Algorithms For Lp Regression

506 Views Asked by At

So I know that L2 regression problems can be solved by simple autocorrelations and matrix inversions.

Similarly, L1 and L$_{\infty}$ problems can be solved by linear programs.

But what about Lp, for $p \in (1, 2)$? How can I pose these problems in a way that I can solve numerically? What algorithms can be used?

Edit For Clarity: I am looking to develop my own software to solve problems of the form:

$$\underset{\mathbf{\beta}}{\text{minimize}} ||\mathbf{y} - X\mathbf{\beta}||_{p}, p\in (1,2)$$

3

There are 3 best solutions below

2
On

If you are only interested in the answer, I would recommend you to download CVX (if you are using Matlab) or cvxpy if you are using python. They are very general solvers for convex problems and are super great! If you are interested in solving these problems fast and/or if your problems are very big, you should probably opt for a custom made solver. Since you interested in solving problems with $p\in(1,2)$ you might find this interesting (I guess your problem is similar to equation (27) and (33)?). You can also find the code on one of the authors home page.

0
On

Your problem is a convex problem.
Moreover, pay attention that:

$$ \arg \min_{\beta} {\left\| X \beta - y \right\|}_{p} = \arg \min_{\beta} {\left\| X \beta - y \right\|}_{p}^{p} $$

Now the above can be solved using many methods for Convex Problems.
The most straight forward would be Sub Gradient Method.

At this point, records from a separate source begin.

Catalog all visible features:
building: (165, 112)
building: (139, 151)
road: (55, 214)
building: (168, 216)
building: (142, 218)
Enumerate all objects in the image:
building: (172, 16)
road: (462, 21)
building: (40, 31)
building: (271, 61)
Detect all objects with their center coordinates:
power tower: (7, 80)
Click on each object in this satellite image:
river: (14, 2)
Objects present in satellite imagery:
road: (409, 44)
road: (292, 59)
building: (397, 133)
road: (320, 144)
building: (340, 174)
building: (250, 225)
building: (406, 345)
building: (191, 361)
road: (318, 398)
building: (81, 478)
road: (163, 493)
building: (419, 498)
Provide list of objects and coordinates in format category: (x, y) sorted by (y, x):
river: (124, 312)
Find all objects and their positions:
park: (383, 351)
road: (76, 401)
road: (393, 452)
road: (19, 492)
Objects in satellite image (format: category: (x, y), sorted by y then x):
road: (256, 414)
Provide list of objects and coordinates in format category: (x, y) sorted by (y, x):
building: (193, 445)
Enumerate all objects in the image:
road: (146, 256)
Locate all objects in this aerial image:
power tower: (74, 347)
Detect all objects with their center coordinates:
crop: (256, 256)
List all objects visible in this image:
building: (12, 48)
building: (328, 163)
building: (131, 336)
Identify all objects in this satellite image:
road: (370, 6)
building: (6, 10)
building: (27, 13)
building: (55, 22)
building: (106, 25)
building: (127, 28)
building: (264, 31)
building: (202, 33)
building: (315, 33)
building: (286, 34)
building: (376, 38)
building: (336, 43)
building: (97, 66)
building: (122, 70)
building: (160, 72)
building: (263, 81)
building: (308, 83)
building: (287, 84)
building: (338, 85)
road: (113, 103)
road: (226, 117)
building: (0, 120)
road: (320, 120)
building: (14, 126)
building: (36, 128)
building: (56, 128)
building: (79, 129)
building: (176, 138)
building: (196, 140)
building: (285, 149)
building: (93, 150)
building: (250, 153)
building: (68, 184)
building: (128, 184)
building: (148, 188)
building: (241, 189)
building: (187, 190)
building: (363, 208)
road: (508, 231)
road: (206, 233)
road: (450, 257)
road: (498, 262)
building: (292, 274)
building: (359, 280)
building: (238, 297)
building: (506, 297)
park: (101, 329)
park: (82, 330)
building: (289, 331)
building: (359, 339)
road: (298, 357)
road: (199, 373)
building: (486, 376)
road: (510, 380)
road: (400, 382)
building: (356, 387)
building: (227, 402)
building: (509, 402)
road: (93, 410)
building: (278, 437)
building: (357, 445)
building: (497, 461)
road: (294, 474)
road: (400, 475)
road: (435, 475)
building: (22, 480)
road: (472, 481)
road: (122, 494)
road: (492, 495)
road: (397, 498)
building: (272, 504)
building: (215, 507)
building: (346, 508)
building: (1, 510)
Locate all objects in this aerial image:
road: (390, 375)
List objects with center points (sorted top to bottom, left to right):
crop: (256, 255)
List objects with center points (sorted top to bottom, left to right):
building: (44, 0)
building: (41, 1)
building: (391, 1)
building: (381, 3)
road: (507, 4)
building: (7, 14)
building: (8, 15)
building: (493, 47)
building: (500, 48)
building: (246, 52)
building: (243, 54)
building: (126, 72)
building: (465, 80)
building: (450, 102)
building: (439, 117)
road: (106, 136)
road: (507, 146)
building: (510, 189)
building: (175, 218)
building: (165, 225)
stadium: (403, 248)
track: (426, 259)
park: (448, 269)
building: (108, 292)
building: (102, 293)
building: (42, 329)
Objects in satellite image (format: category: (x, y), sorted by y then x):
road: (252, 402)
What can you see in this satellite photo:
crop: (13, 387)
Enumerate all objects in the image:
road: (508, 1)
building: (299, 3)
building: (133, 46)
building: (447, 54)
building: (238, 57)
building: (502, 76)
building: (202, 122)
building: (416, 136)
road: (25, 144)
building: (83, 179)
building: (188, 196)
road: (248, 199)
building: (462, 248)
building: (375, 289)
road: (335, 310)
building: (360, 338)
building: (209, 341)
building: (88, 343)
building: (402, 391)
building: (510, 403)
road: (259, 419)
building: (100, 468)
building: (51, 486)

With some other tricks you can even transform this into smooth convex problem in a similar approach to what I did here - Convert Convex $ {\ell}_{1.5} $ Regression Problem into Semi Definite Program (SDP).

1
On

As one existing answer has pointed out, minimizing $\|y-X\beta\|_p$ is equivalent to minimizing $\|y-X\beta\|_p^p$, which is a convex and differentiable objective for $1<p<2$.

Such questions are well-studied in machine learning literature. Because of the complexity of fractional $p$, I believe that noisy first-order methods are particularly relevant, which only requires gradients of the objective. You may wish to try stochastic gradient descent (SGD), stochastic variance reduction gradient descent (SVRG) or SGD with Nesterov's momentum, to name a few.